Es ist historisch in der Bundesrepublik ohne Beispiel, dass eine Partei mit lediglich 21,6 % der Stimmen größte Gruppierung im Parlament werden konnte wie nun die SPD, die damit auch (weiterhin) den Regierenden Bürgermeister stellen wird. Die nächsten vier Parteien liegen maximal 3,4 % auseinander, damit hat sich die Rede von den Volksparteien erledigt. Es wird nun zu einem Bündnis aus drei Fraktionen im Senat kommen, ohne dass eine Partei eine klare Legitimierung zum Führen durch das Wahlergebnis hätte.
Diese Ansammlung von Fragmenten im Parlament passt exakt zur Berliner Situation, die durch ein Nebeneinander so differenter Szenen, Kieze und Milieus charakterisiert ist: Die Politik- und Lobbyblase in Mitte, die Drogen- und Partymeile in Friedrichshain, die russische Enklave in Marzahn, die ergraute Bohème in Charlottenburg, Naher Osten in Neukölln, unverwüstliche Anarchos in Kreuzberg, steriler Posh im Prenzlauer Berg, das Kleinbürgertum in Reinickendorf, verbitterte SED-Kader in Hellersdorf, die Bourgeoisie im grünen Zehlendorf.

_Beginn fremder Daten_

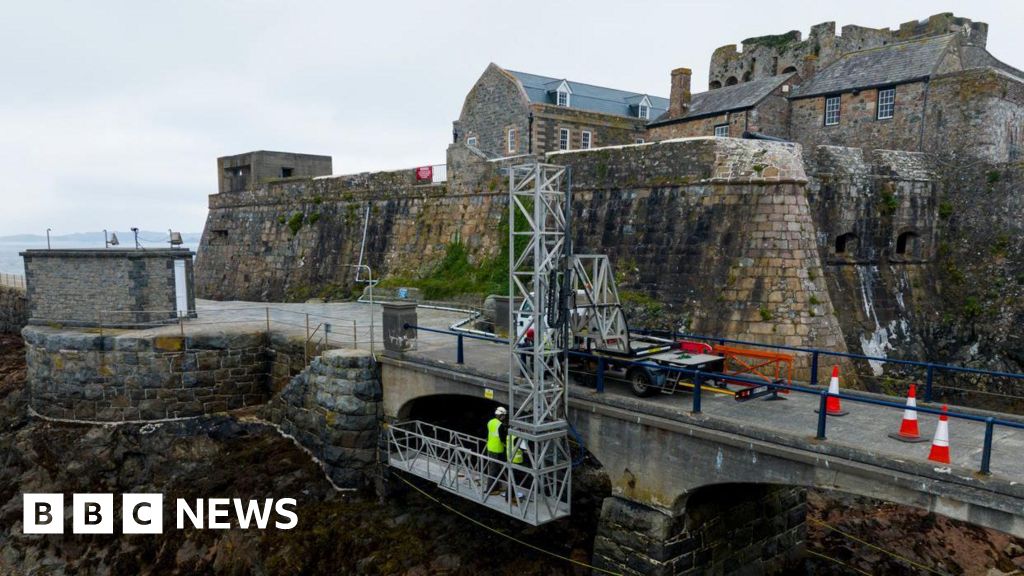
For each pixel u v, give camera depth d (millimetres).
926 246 24719
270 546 15453
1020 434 10430
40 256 21781
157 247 22406
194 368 20203
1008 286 23078
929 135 26609
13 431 20562
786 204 18391
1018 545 15617
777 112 31031
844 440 10070
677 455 11469
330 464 17344
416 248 29719
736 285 18547
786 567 14312
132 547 16266
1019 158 26359
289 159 40500
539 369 12422
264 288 35406
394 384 16812
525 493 13430
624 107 38625
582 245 22875
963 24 35750
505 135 35656
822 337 17719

Berlin übt seit Jahren eine starke Anziehungskraft weit über die Landesgrenzen hinaus aus. Das führt zur Bildung lebhafter Start-up-Cluster, zu unbarmherziger Gentrifizierung, zu wachsender Aggressivität im Straßenverkehr und zu illegalen Airbnb-Pensionen in zentralen Quartieren. Die Stadt steht an der Grenze zur Unregierbarkeit, die Infrastruktur ist nicht auf vier Millionen und mehr Menschen ausgerichtet. Die Scherben des sozialen Wandels finden ihre Entsprechung in den Bruchstücken im Abgeordnetenhaus.